**THE REQUEST**
Extract every line of the items below and reproduce each one word for word, without changing or omitting anything.

================================

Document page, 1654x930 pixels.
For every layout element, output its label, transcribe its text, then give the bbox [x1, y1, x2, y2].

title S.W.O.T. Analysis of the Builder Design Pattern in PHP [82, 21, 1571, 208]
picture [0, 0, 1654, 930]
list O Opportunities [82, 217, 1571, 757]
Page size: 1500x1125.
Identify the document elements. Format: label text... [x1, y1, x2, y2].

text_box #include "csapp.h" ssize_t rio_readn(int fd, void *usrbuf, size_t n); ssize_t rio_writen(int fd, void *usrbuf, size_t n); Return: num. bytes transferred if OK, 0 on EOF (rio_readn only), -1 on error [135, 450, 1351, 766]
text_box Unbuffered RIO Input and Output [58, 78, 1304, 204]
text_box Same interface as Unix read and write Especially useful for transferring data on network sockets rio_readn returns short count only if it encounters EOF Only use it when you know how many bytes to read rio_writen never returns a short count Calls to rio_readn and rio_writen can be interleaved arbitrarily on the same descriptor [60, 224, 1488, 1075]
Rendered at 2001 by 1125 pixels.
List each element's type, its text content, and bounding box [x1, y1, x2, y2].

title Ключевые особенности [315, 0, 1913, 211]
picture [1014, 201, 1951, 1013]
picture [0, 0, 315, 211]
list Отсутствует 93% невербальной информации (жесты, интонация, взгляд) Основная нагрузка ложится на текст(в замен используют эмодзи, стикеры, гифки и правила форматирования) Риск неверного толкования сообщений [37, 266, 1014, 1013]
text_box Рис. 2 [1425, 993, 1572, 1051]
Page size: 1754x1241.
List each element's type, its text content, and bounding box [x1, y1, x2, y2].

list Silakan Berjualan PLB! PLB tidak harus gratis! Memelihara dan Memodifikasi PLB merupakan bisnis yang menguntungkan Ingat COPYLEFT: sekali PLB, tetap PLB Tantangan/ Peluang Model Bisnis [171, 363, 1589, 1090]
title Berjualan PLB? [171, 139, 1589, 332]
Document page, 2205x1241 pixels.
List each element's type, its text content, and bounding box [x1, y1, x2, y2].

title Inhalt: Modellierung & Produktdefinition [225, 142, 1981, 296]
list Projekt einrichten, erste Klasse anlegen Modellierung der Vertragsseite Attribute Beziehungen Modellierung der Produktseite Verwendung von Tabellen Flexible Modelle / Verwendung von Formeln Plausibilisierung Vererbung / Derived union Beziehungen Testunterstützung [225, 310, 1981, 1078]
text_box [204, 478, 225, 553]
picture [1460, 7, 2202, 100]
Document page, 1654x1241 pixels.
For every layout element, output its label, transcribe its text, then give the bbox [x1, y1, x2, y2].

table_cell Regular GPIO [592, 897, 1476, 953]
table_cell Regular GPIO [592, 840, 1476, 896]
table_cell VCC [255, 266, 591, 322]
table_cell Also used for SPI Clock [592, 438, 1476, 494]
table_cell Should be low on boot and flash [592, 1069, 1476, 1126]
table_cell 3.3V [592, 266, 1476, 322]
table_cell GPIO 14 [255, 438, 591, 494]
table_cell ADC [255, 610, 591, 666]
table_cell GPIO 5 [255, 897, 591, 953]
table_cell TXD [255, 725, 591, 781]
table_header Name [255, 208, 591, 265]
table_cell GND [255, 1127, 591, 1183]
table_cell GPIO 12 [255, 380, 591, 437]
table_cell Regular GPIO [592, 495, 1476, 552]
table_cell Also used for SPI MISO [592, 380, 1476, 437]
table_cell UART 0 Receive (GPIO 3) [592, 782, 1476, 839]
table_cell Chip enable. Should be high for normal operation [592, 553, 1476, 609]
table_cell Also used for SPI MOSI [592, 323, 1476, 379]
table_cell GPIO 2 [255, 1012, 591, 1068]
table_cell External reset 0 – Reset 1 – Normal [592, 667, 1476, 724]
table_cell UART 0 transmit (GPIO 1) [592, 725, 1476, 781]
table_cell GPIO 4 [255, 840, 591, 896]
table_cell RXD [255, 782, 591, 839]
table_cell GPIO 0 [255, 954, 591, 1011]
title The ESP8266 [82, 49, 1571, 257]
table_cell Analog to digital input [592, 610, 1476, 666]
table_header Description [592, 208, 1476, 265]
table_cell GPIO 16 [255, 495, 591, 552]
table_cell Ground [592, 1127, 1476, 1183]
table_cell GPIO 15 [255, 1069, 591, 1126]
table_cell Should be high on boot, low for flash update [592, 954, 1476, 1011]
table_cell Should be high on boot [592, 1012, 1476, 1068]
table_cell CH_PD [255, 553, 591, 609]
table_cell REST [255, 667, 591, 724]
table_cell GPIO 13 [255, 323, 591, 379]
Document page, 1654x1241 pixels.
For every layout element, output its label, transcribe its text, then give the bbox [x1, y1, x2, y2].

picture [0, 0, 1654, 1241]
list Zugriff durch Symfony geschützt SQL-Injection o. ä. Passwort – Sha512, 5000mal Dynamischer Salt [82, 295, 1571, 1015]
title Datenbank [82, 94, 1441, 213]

================================

**THE REPLY**
Document page, 1654x930 pixels.
For every layout element, output its label, transcribe its text, then give the bbox [x1, y1, x2, y2].

title S.W.O.T. Analysis of the Builder Design Pattern in PHP [82, 21, 1571, 208]
picture [0, 0, 1654, 930]
list O Opportunities [82, 217, 1571, 757]
Page size: 1500x1125.
Identify the document elements. Format: label text... [x1, y1, x2, y2].

text_box #include "csapp.h" ssize_t rio_readn(int fd, void *usrbuf, size_t n); ssize_t rio_writen(int fd, void *usrbuf, size_t n); Return: num. bytes transferred if OK, 0 on EOF (rio_readn only), -1 on error [135, 450, 1351, 766]
text_box Unbuffered RIO Input and Output [58, 78, 1304, 204]
text_box Same interface as Unix read and write Especially useful for transferring data on network sockets rio_readn returns short count only if it encounters EOF Only use it when you know how many bytes to read rio_writen never returns a short count Calls to rio_readn and rio_writen can be interleaved arbitrarily on the same descriptor [60, 224, 1488, 1075]
Rendered at 2001 by 1125 pixels.
List each element's type, its text content, and bounding box [x1, y1, x2, y2].

title Ключевые особенности [315, 0, 1913, 211]
picture [1014, 201, 1951, 1013]
picture [0, 0, 315, 211]
list Отсутствует 93% невербальной информации (жесты, интонация, взгляд) Основная нагрузка ложится на текст(в замен используют эмодзи, стикеры, гифки и правила форматирования) Риск неверного толкования сообщений [37, 266, 1014, 1013]
text_box Рис. 2 [1425, 993, 1572, 1051]
Page size: 1754x1241.
List each element's type, its text content, and bounding box [x1, y1, x2, y2].

list Silakan Berjualan PLB! PLB tidak harus gratis! Memelihara dan Memodifikasi PLB merupakan bisnis yang menguntungkan Ingat COPYLEFT: sekali PLB, tetap PLB Tantangan/ Peluang Model Bisnis [171, 363, 1589, 1090]
title Berjualan PLB? [171, 139, 1589, 332]
Document page, 2205x1241 pixels.
List each element's type, its text content, and bounding box [x1, y1, x2, y2].

title Inhalt: Modellierung & Produktdefinition [225, 142, 1981, 296]
list Projekt einrichten, erste Klasse anlegen Modellierung der Vertragsseite Attribute Beziehungen Modellierung der Produktseite Verwendung von Tabellen Flexible Modelle / Verwendung von Formeln Plausibilisierung Vererbung / Derived union Beziehungen Testunterstützung [225, 310, 1981, 1078]
text_box [204, 478, 225, 553]
picture [1460, 7, 2202, 100]
Document page, 1654x1241 pixels.
For every layout element, output its label, transcribe its text, then give the bbox [x1, y1, x2, y2].

table_cell Regular GPIO [592, 897, 1476, 953]
table_cell Regular GPIO [592, 840, 1476, 896]
table_cell VCC [255, 266, 591, 322]
table_cell Also used for SPI Clock [592, 438, 1476, 494]
table_cell Should be low on boot and flash [592, 1069, 1476, 1126]
table_cell 3.3V [592, 266, 1476, 322]
table_cell GPIO 14 [255, 438, 591, 494]
table_cell ADC [255, 610, 591, 666]
table_cell GPIO 5 [255, 897, 591, 953]
table_cell TXD [255, 725, 591, 781]
table_header Name [255, 208, 591, 265]
table_cell GND [255, 1127, 591, 1183]
table_cell GPIO 12 [255, 380, 591, 437]
table_cell Regular GPIO [592, 495, 1476, 552]
table_cell Also used for SPI MISO [592, 380, 1476, 437]
table_cell UART 0 Receive (GPIO 3) [592, 782, 1476, 839]
table_cell Chip enable. Should be high for normal operation [592, 553, 1476, 609]
table_cell Also used for SPI MOSI [592, 323, 1476, 379]
table_cell GPIO 2 [255, 1012, 591, 1068]
table_cell External reset 0 – Reset 1 – Normal [592, 667, 1476, 724]
table_cell UART 0 transmit (GPIO 1) [592, 725, 1476, 781]
table_cell GPIO 4 [255, 840, 591, 896]
table_cell RXD [255, 782, 591, 839]
table_cell GPIO 0 [255, 954, 591, 1011]
title The ESP8266 [82, 49, 1571, 257]
table_cell Analog to digital input [592, 610, 1476, 666]
table_header Description [592, 208, 1476, 265]
table_cell GPIO 16 [255, 495, 591, 552]
table_cell Ground [592, 1127, 1476, 1183]
table_cell GPIO 15 [255, 1069, 591, 1126]
table_cell Should be high on boot, low for flash update [592, 954, 1476, 1011]
table_cell Should be high on boot [592, 1012, 1476, 1068]
table_cell CH_PD [255, 553, 591, 609]
table_cell REST [255, 667, 591, 724]
table_cell GPIO 13 [255, 323, 591, 379]
Document page, 1654x1241 pixels.
For every layout element, output its label, transcribe its text, then give the bbox [x1, y1, x2, y2].

picture [0, 0, 1654, 1241]
list Zugriff durch Symfony geschützt SQL-Injection o. ä. Passwort – Sha512, 5000mal Dynamischer Salt [82, 295, 1571, 1015]
title Datenbank [82, 94, 1441, 213]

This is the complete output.